Download or read book Ibn Hamdis the Sicilian written by William Granara and published by Simon and Schuster. This book was released on 2021-07-01 with total page 166 pages. Available in PDF, EPUB and Kindle. Book excerpt: ‘Abd al-Jabbar ibn Hamdis (1055–1133) survives as the best-known figure from four centuries of Arab-Islamic civilisation on the island of Sicily. There he grew up in a society enriched by a century of cultural development but whose unity was threatened by competing warlords. After the Normans invaded, he followed many other Muslims in emigrating, first to North Africa and then to Seville, where he began his career as a court poet. Although he achieved fame and success in his time, Ibn Hamdis was forced to bear witness to sectarian strife among the Muslims of both Sicily and Spain, and the gradual success of the Christian reconquest, including the decline of his beloved homeland.
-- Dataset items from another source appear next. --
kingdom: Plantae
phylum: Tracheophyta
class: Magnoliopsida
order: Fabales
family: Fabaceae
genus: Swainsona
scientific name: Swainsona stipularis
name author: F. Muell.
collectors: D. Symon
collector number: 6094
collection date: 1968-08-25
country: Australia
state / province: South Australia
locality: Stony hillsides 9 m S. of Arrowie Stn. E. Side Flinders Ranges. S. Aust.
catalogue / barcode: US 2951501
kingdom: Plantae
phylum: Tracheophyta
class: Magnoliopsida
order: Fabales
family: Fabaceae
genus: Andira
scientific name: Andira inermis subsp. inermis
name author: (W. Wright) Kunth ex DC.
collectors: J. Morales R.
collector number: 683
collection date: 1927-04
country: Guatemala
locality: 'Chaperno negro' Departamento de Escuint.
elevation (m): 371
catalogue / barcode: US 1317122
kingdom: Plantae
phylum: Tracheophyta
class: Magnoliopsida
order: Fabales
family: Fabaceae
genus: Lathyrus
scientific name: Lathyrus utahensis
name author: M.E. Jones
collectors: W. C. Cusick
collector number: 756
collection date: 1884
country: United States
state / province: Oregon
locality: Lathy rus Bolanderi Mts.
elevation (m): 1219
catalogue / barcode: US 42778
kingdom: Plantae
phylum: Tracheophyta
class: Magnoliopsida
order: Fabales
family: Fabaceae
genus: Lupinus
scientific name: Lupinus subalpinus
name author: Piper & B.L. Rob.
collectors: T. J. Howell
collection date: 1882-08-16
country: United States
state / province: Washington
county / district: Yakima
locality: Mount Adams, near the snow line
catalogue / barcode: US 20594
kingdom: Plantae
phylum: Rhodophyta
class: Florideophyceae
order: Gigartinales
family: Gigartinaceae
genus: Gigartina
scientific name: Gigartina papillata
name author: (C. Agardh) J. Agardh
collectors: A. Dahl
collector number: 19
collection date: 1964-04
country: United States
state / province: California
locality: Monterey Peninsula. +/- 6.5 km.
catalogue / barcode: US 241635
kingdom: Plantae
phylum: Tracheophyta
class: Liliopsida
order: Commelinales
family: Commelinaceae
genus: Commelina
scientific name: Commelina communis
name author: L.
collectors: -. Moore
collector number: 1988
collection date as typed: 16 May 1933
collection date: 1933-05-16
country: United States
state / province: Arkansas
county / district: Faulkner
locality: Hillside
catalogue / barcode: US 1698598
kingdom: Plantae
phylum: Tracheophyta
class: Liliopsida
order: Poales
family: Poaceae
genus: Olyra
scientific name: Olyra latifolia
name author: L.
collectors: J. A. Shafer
Through his verse, William Granara examines his life and times.

Book Humanizing the Sacred

    Book Details:
  • Author : Azza Basarudin
  • Publisher : University of Washington Press
  • Release : 2016-01-27
  • ISBN : 0295806346
  • Pages : 352 pages

Download or read book Humanizing the Sacred written by Azza Basarudin and published by University of Washington Press. This book was released on 2016-01-27 with total page 352 pages. Available in PDF, EPUB and Kindle. Book excerpt: In recent years, global attention has focused on how women in communities of Muslims are revitalizing Islam by linking interpretation of religious ideas to the protection of rights and freedoms. Humanizing the Sacred demonstrates how Sunni women activists in Malaysia are fracturing institutionalized Islamic authority by generating new understandings of rights and redefining the moral obligations of their community. Based on ethnographic research of Sisters in Islam (SIS), a nongovernmental organization of professional women promoting justice and equality, Basarudin examines SIS members' involvement in the production and transmission of Islamic knowledge to reformulate legal codes and reconceptualize gender discourses. By weaving together women's lived realities, feminist interpretations of Islamic texts, and Malaysian cultural politics, this book illuminates how a localized struggle of claiming rights takes shape within a transnational landscape. It provides a vital understanding of how women "live" Islam through the integration of piety and reason and the implications of women's political activism for the transformation of Islamic tradition itself.